Hypermetabolic cancer cells resist to chemotherapy
A study led by the team RESISTAML of the Cancer Research Centre of Toulouse (Inserm, France), involving Toulouse University Hospital and LIH, revealed new findings about the molecular mechanisms of drug resistance in human acute myeloid leukaemia. It demonstrated that not resting leukemic stem cells - as initially thought - are responsible for resistance to treatment and relapse, but cancer cells with a highly active energy metabolism.
Acute myeloid leukaemia (AML) is a cancer type characterised by a clonal disorder of the myeloid line of blood cells. It leads to the rapid growth of abnormally differentiated myeloid cells that build up in the bone marrow and interfere with the production of normal blood cells. Several months after an apparently successful chemotherapy, AML patients often relapse. It was hypothesised that this is due to chemo-resistant immature leukemic stem cells that survive. The present research work revisits this assumption and indicates that cells with high metabolic activity are those resistant to chemotherapy.

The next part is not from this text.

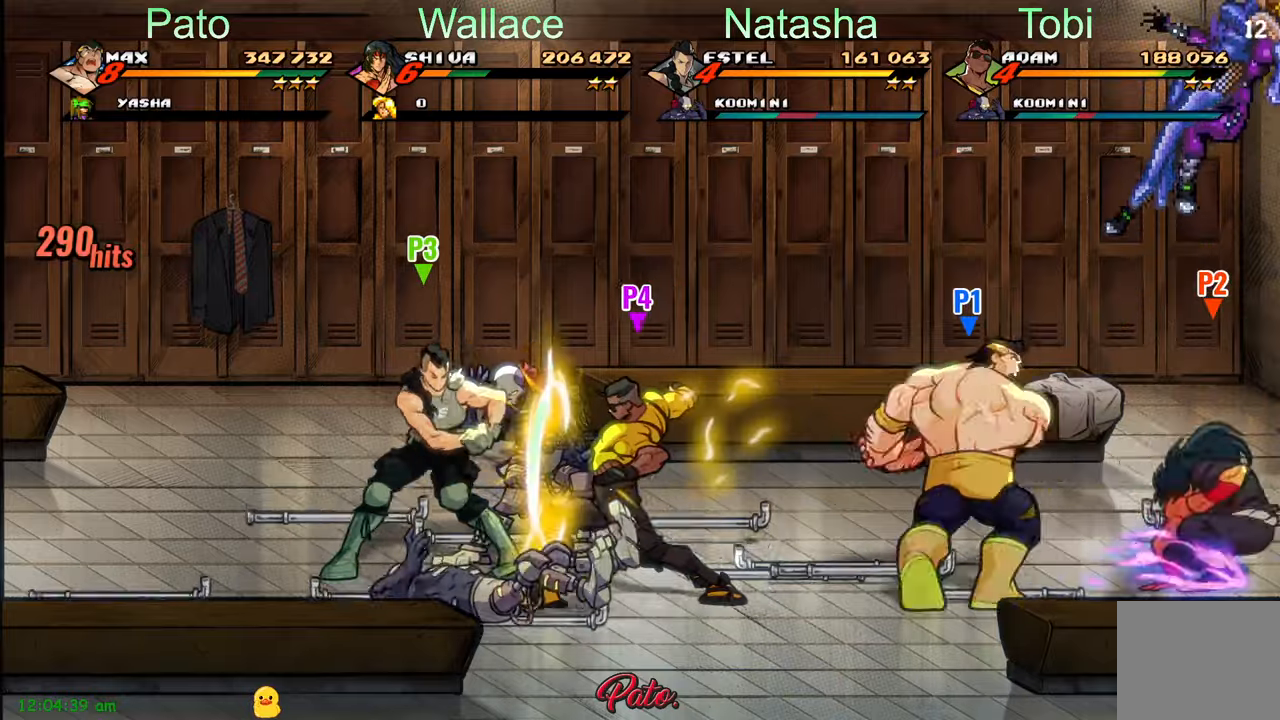
{"buttons": [], "left_stick": "center", "events": [[134, "DPAD_UP", "down"], [284, "DPAD_UP", "up"], [484, "DPAD_LEFT", "up"]]}
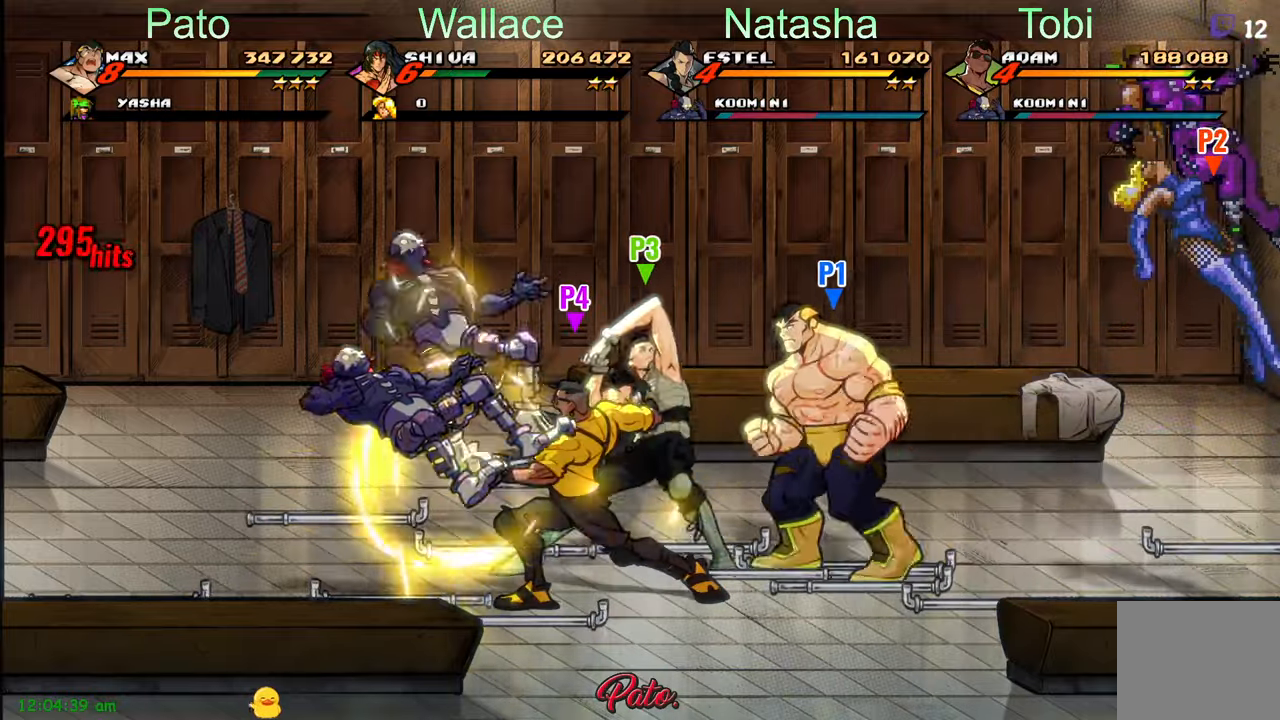
{"buttons": ["A", "DPAD_LEFT"], "left_stick": "center", "events": [[67, "DPAD_RIGHT", "down"], [184, "DPAD_RIGHT", "up"], [317, "DPAD_LEFT", "down"], [450, "A", "down"]]}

In this study, published in April 2017 in Cancer Discovery, one of the top ten journals in oncology (impact factor 19.78), the scientists used mouse models mimicking disease evolution from patients' cells. When treating the animals with the chemotherapeutic agent cytarabine, they observed that the treatment killed both resting and proliferating cancer cells and that the remaining chemo-resistant cells presented a high energetic status, meaning an increased function of their mitochondria.
The resistance of leukemic cells thus seems to depend on their metabolic activity, which could be a potential target for new therapeutic approaches. The scientists tested pharmacological agents inhibiting mitochondrial metabolism in combination with chemotherapy and could show that treatment efficacy was enhanced. ‘The outcomes of this publication could lead to new therapeutic strategies already tested in early clinical trials, not only for AML but also for other cancer types in which mitochondrial hyperactivity has been described’ emphasises principal investigator Dr Jean-Emmanuel Sarry.
Tony Kaoma and Dr Laurent Vallar, scientists with the Proteome and Genome Research Unit at LIH’s Department of Oncology, contributed to this important study with their expertise in bioinformatics and genomics, respectively. ‘Our know-how was already valued in previous collaborations with the team from Toulouse’, says bioinformatician Tony Kaoma. ‘For the present study, we conducted microarray experiments with the biological samples and performed full genome transcriptomic analysis of all data sets. We proposed a gene signature able to predict patient response to chemotherapy’. A follow-up study involving LIH is planed that will include more patients and other omics data in order to improve the prediction model.